What I enjoyed the most about this story is the amazing heroine. She has so much courage, it blows my mind. She poses as a man two years before the Civil War, just to avoid an arranged and unwanted marriage and to enjoy the freedom that being the opposite sex brought during that time period.
When she becomes a soldier, she does a variety things for the war effort and even better, she fights on the right side --the Union. From soldier to "nurse" to stretcher barrier to mail carrier to spy...it's one adventure after another. She even paints herself black and poses as a Negro to break in the Confederate ranks, and that means exposing herself to whippings and beatings. That takes gumption!
She has conflicting emotions as the story unfolds. She loves a man. You can dress as a dude but you cannot turn off women's baser instincts.
An irritation for me, however, was that the story (and it doesn't appear to be marketed as Christian fiction) goes on and on about faith, scripture, the bible... I read Christian Fiction but today's Christian fiction authors--most of the ones I read--don't beat me over the head with religion every five seconds. This book went way overboard.
But when it really went downhill was the 65% point, when Jaimie enters the picture. If you don't like spoilers, read no further, but I have to say this in order to express just why this didn't set well with me...
The story went from featuring an overly pious, Bible-thumping woman to a woman who is having sexual relations with a married man. And you know what? I was actually okay with that. So she's a sinner. She regrets her actions, la de da. This is real life. It seems to me the folks who thump their Bibles the loudest are often the ones with the most secrets... BUT what I didn't like is that Emma falls for a man such as Jaimie and after all her piety, it's so....nonchalant and doesn't suit her character at all.
That she must share him, she accepted as fact and privately regretted on many levels.
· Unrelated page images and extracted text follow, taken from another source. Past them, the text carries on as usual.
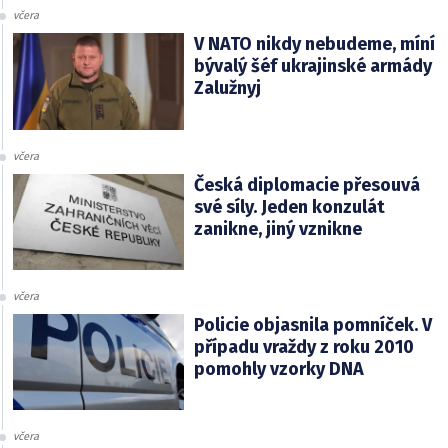
včera
V NATO nikdy nebudeme, míní
bývalý šéf ukrajinské armády
Zalužnyj
včera
Česká diplomacie přesouvá
své síly. Jeden konzulát
zanikne, jiný vznikne
včera
Policie objasnila pomníček. V
případu vraždy z roku 2010
pomohly vzorky DNA
včera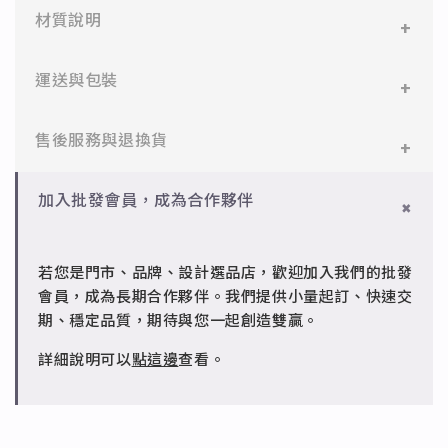
材質說明
✻ 316L不鏽鋼
運送與包裝
醫療等級不鏽鋼，堅硬抗敏、耐腐蝕，適合日常配戴。
一般會員：一件即享免運與精美包裝，超商取貨或宅配
售後服務與退換貨
✻ 925純銀
皆可。
標準銀合金，搭配電鍍銠處理，延緩氧化，適合輕珠寶
設計。
✻ 一般會員
批發會員：達門檻享免運優惠，出貨時間約為2個工作
加入批發會員，成為合作夥伴
7日內新品瑕疵可申請退換，半年內一次免費維修（非
天內。
✻ 銅台電鍍飾品
人為損壞）。
成形性高、造型細緻，搭配台灣高質電鍍技術。
若您是門市、品牌、設計選品店，歡迎加入我們的批發
✻ 批發會員
會員，成為長期合作夥伴。我們提供小量起訂、快速交
請聯繫 LINE 客服 @jfq1926j 協助處理。
期、穩定品質，期待與您一起創造雙贏。
詳細說明可以
點這邊
查看。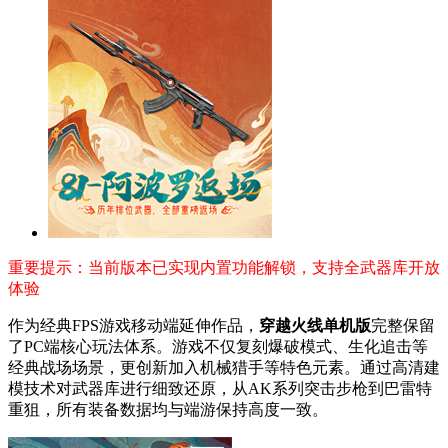
重要提示：当前版本已实现内置功能解锁，支持全武器库开放
体验
作为经典FPS游戏移动端延伸作品，
穿越火线单机版
完整保留
了PC端核心玩法体系。游戏不仅复刻爆破模式、生化追击等
经典战场场景，更创新加入机械猎手等特色元素。通过高清建
模技术对武器库进行细致还原，从AK系列突击步枪到巴雷特
重狙，所有装备数据均与端游保持高度一致。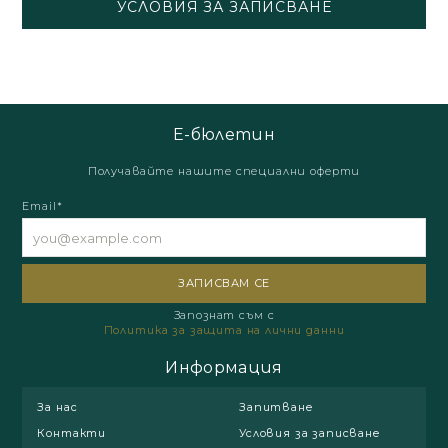
УСЛОВИЯ ЗА ЗАПИСВАНЕ
Е-бюлетин
Получавайте нашите специални оферти
Email*
Запознат съм с
Политика за защита на лични данни
Информация
За нас
Запитване
Контакти
Условия за записване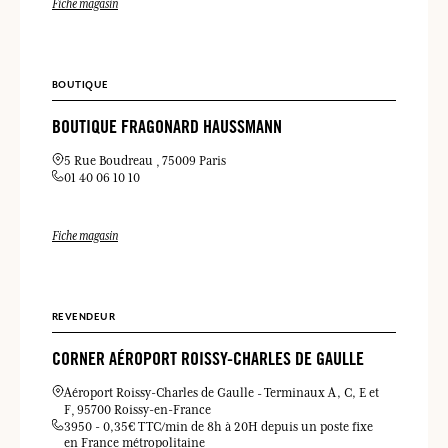
Fiche magasin
BOUTIQUE
BOUTIQUE FRAGONARD HAUSSMANN
5 Rue Boudreau
75009 Paris
01 40 06 10 10
Fiche magasin
REVENDEUR
CORNER AÉROPORT ROISSY-CHARLES DE GAULLE
Aéroport Roissy-Charles de Gaulle
Terminaux A, C, E et
F
95700 Roissy-en-France
3950 - 0,35€ TTC/min de 8h à 20H depuis un poste fixe
en France métropolitaine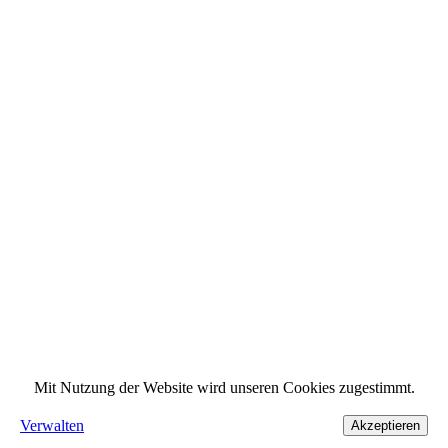
Mit Nutzung der Website wird unseren Cookies zugestimmt.
Verwalten
Akzeptieren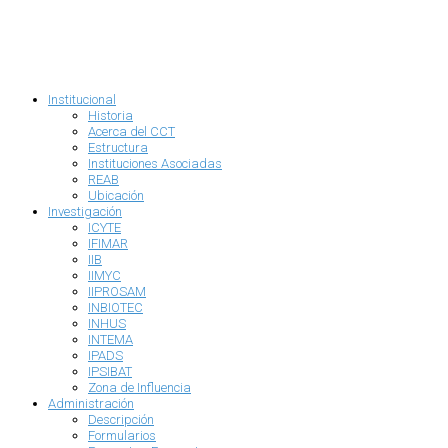
Institucional
Historia
Acerca del CCT
Estructura
Instituciones Asociadas
REAB
Ubicación
Investigación
ICYTE
IFIMAR
IIB
IIMYC
IIPROSAM
INBIOTEC
INHUS
INTEMA
IPADS
IPSIBAT
Zona de Influencia
Administración
Descripción
Formularios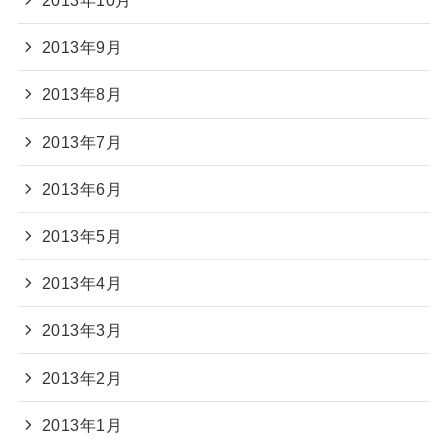
2013年10月
2013年9月
2013年8月
2013年7月
2013年6月
2013年5月
2013年4月
2013年3月
2013年2月
2013年1月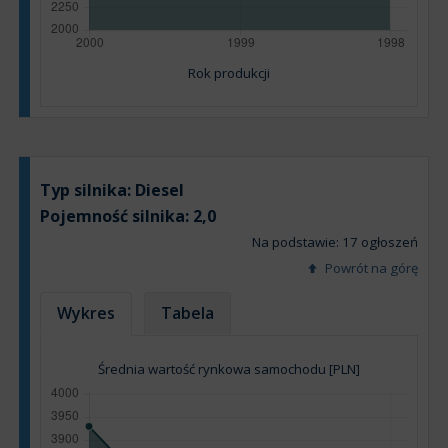
Rok produkcji
Typ silnika:
Diesel
Pojemność silnika:
2,0
Na podstawie: 17 ogłoszeń
Powrót na górę
Wykres
Tabela
Średnia wartość rynkowa samochodu [PLN]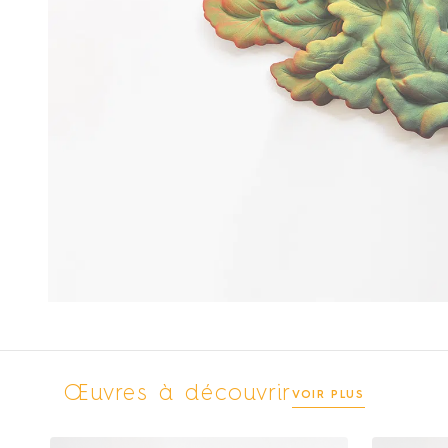
Œuvres à découvrir
VOIR PLUS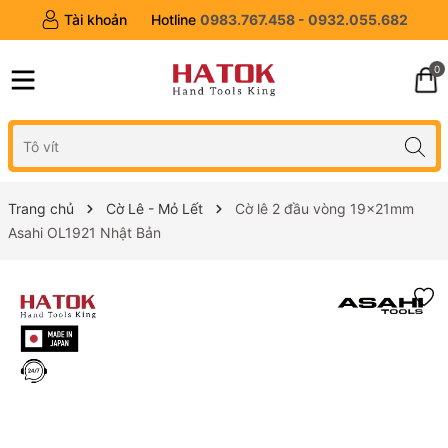
Tài khoản
Hotline
0983.767.458 - 0932.055.682
0
Trang chủ
Cờ Lê - Mỏ Lết
Cờ lê 2 đầu vòng 19x21mm
Asahi OL1921 Nhật Bản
She wished no harm to the faceless Mary back in New York. She felt badly about wronging her, but she was certain that if she had not become Jaimie's lover, someone else would have.
How does that make it okay? As I said above, this attitude simply doesn't suit her or go along with the Emma we've come to know at that point. And since the author had to take this route and add a love interest, why did it have to be an A-hole? An A-hole who was willing to sodomize her, thinking she was his young male tentmate?
Liked some of it; disliked some of it.
I received this on LibraryThing Early Reviewers.